If you aren’t sure how your back is positioned when doing these exercises, have someone film you while you perform them. Often this will help you get a much better picture what you really look like.

Remember how you ‘feel’ you are during the movement and how you actually are often don’t align.

4. Add Weight Slowly

Lightweight squat
Start with a lighter weight, and slowly add more.
It’s also vital that you add weight slowly. One common cause of back pain is progressing faster in terms of your muscular strength than what your joints can handle. Your bones will grow stronger with regular strength training, but not at nearly the same speed your muscles will.

As you begin approaching very high weight levels as you get stronger, take the increases as slow as possible. Instead, add more reps, add more sets, or use advanced training techniques until you feel that your joints are finally ready to haul more weight.

Putting too much on your joints too soon will lead to nagging pains and even stress fractures if you aren’t careful.

5. Change Your Routine Often

Finally, make sure that you are adjusting the exercises you’re doing in your workout routine often as well. Overuse injuries are very commonly associated with joint pain, so by adding more variety, you can help avoid this.

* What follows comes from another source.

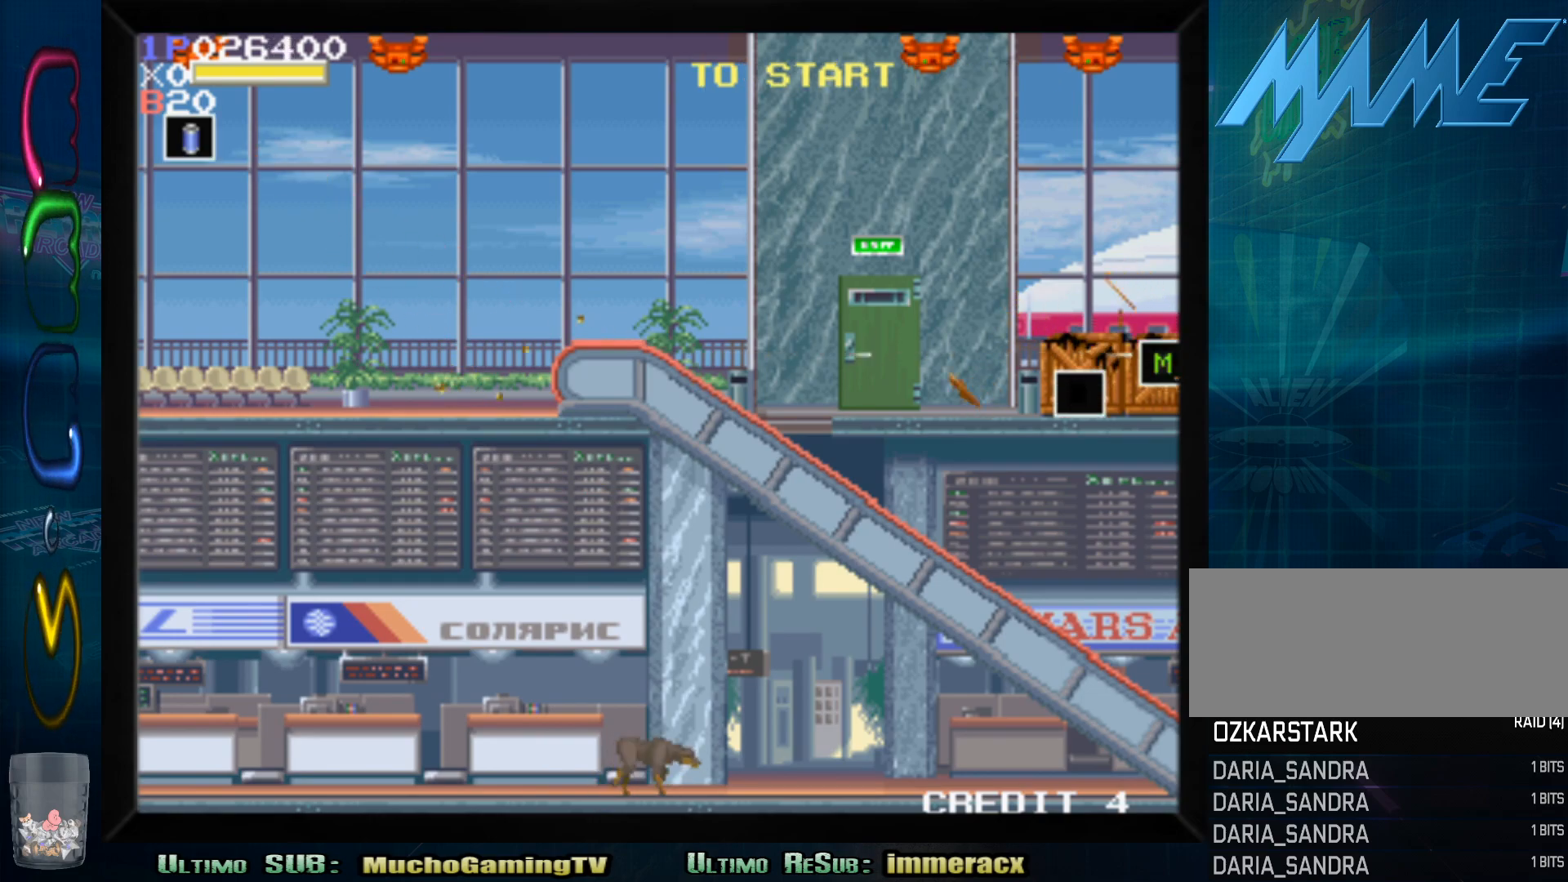
{"dt_ms": 500, "buttons": [], "left_stick": "right", "events": [[50, "SQUARE", "up"], [133, "SQUARE", "down"], [183, "left_stick", "center"], [200, "SQUARE", "up"], [350, "left_stick", "right"]]}
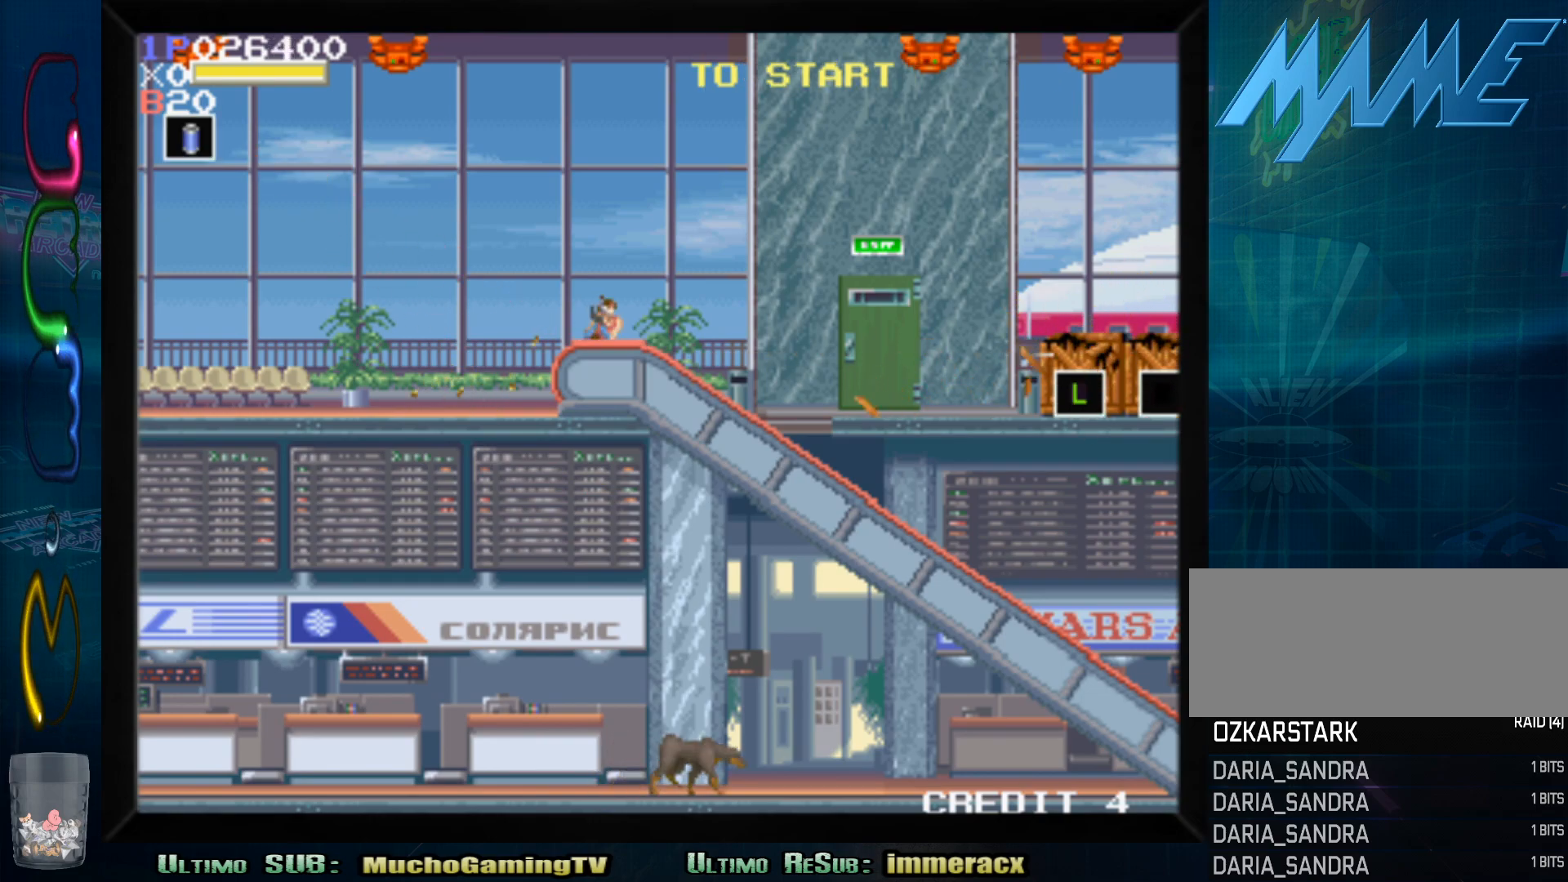
{"dt_ms": 500, "buttons": [], "left_stick": "right", "events": [[67, "CROSS", "down"], [267, "CROSS", "up"]]}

Tendonitis, for instance, while not related strictly to the bone, is still a bone related condition that can occur when heavier weight is being used, or when an exercise is being performed too frequently.

Tendons connect muscles to bones and when the loading is too much for them to handle, they’ll become inflamed, leading to great pain and possibly stopping you from doing the exercise entirely.

When you have tendinitis, rest is often the only thing that can cure it.

Joint meme
So there you have a few quick tips on what you can be doing to ensure that you side-step joint pain and injury. While muscle aches, pulls, and strains will heal relatively quickly so aren’t that big of a deal in most cases, the same cannot be said for bones. Once injured, they can take a considerable time to heal and have you ready for your normal workouts once again.